## Activity
The result is the exact lines from the one containing "नलगाड नगरपालिकाको टोल" through the final line of the entries; leave out the pictures.

## Data to use
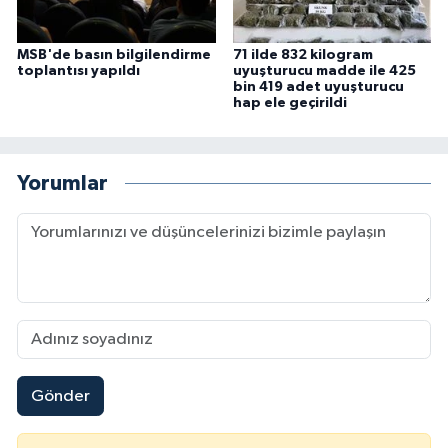
MSB'de basın bilgilendirme
71 ilde 832 kilogram
toplantısı yapıldı
uyuşturucu madde ile 425
bin 419 adet uyuşturucu
hap ele geçirildi
Yorumlar
Gönder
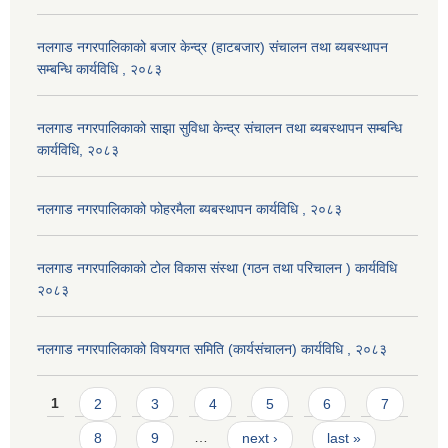
नलगाड नगरपालिकाको बजार केन्द्र (हाटबजार) संचालन तथा ब्यबस्थापन
सम्बन्धि कार्यविधि , २०८३
नलगाड नगरपालिकाको साझा सुविधा केन्द्र संचालन तथा ब्यबस्थापन सम्बन्धि
कार्यविधि, २०८३
नलगाड नगरपालिकाको फोहरमैला ब्यबस्थापन कार्यविधि , २०८३
नलगाड नगरपालिकाको टोल विकास संस्था (गठन तथा परिचालन ) कार्यविधि
२०८३
नलगाड नगरपालिकाको विषयगत समिति (कार्यसंचालन) कार्यविधि , २०८३
Pages
1
2
3
4
5
6
7
8
9
…
next ›
last »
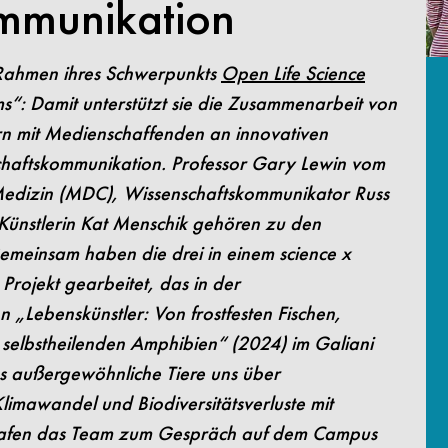
mmunikation
m Rahmen ihres Schwerpunkts
Open Life Science
s“: Damit unterstützt sie die Zusammenarbeit von
rn mit Medienschaffenden an innovativen
chaftskommunikation. Professor Gary Lewin vom
edizin (MDC), Wissenschaftskommunikator Russ
Künstlerin Kat Menschik gehören zu den
emeinsam haben die drei in einem science x
n
Projekt gearbeitet, das in der
 „Lebenskünstler: Von frostfesten Fischen,
nd selbstheilenden Amphibien“ (2024) im
Galiani
s außergewöhnliche Tiere uns über
imawandel und Biodiversitätsverluste mit
rafen das Team zum Gespräch auf
dem Campus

## Response to the exercise
नलगाड नगरपालिकाको टोल विकास संस्था (गठन तथा परिचालन ) कार्यविधि
२०८३
नलगाड नगरपालिकाको विषयगत समिति (कार्यसंचालन) कार्यविधि , २०८३
Pages
1
2
3
4
5
6
7
8
9
…
next ›
last »
mmunikation
m Rahmen ihres Schwerpunkts
Open Life Science
s“: Damit unterstützt sie die Zusammenarbeit von
rn mit Medienschaffenden an innovativen
chaftskommunikation. Professor Gary Lewin vom
edizin (MDC), Wissenschaftskommunikator Russ
Künstlerin Kat Menschik gehören zu den
emeinsam haben die drei in einem science x
n
Projekt gearbeitet, das in der
 „Lebenskünstler: Von frostfesten Fischen,
nd selbstheilenden Amphibien“ (2024) im
Galiani
s außergewöhnliche Tiere uns über
imawandel und Biodiversitätsverluste mit
rafen das Team zum Gespräch auf
dem Campus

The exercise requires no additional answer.